Registo/Rastreamento da saída da base de dados
Registo de atividades da base de dados regista todas as alterações que uma migração efetua durante a sua execução. Com o registo ativado, eventos como inserções ou atualizações na base de dados, bem como erros, são gravados num ficheiro XML que pode analisar posteriormente ou processar de forma mais detalhada. O registo de atividades é útil para criar um registo do que foi migrado.
Gestão de erros em transações de bases de dados
O MapForce oferece tratamento de transações de base de dados, permitindo reverter a parte afetada de uma conversão de base de dados quando ocorre um erro, e, opcionalmente, prosseguir com o restante do processo de mapeamento.
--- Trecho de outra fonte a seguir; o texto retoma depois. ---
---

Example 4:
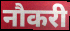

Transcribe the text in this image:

नौकरी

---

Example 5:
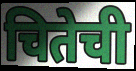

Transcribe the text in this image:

चितेची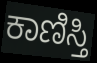
ಕಾಣಿಸ್ತಿ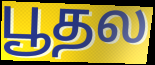
பூதல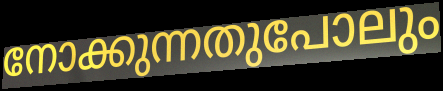
നോക്കുന്നതുപോലും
Isto evita que uma falha parcial deixe a base de dados de destino num estado inconsistente.
Consultar diretamente as bases de dados
A aba "Consulta à Base de Dados" permite executar consultas SQL contra a base de dados de origem ou de destino, diretamente dentro do MapForce, com um editor SQL completo. Isto é útil para analisar os dados de origem antes de criar o mapeamento e para verificar os resultados na base de dados de destino após a conclusão da migração.
Ordenar os componentes de entrada da base de dados
Para migrações que exigem dados de entrada numa ordem específica, o componente SQL-WHERE/ORDER oferece opções adicionais de ordenação e filtragem para os componentes de entrada de dados.
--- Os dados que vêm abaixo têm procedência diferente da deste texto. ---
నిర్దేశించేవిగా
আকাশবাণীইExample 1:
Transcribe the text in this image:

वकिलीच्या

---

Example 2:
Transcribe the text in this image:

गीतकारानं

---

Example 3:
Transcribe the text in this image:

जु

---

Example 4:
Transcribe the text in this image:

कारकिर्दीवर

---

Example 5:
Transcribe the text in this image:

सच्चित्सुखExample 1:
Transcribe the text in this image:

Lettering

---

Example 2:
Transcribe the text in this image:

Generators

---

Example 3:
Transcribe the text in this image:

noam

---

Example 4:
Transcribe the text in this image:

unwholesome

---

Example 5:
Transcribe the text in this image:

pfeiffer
Depois de um mapeamento de migração ser concebido e testado no MapForce, o Altova MapForce Server oferece automação de alto desempenho, que pode ser acionada a partir da linha de comandos, programaticamente através de uma API, ou como uma etapa de um processo gerido pelo FlowForce Server, com base em gatilhos e horários definidos.
O MapForce Server inclui processamento paralelo e multithreading, inserção em lote de dados SQL e suporte a diferentes plataformas, permitindo que grandes migrações e carregamentos repetidos sejam executados mais rapidamente do que se fossem feitos de forma interativa. Para uma migração faseada, em que as mesmas tabelas são movidas repetidamente até à transição final, isto transforma um mapeamento único numa operação repetível e programada.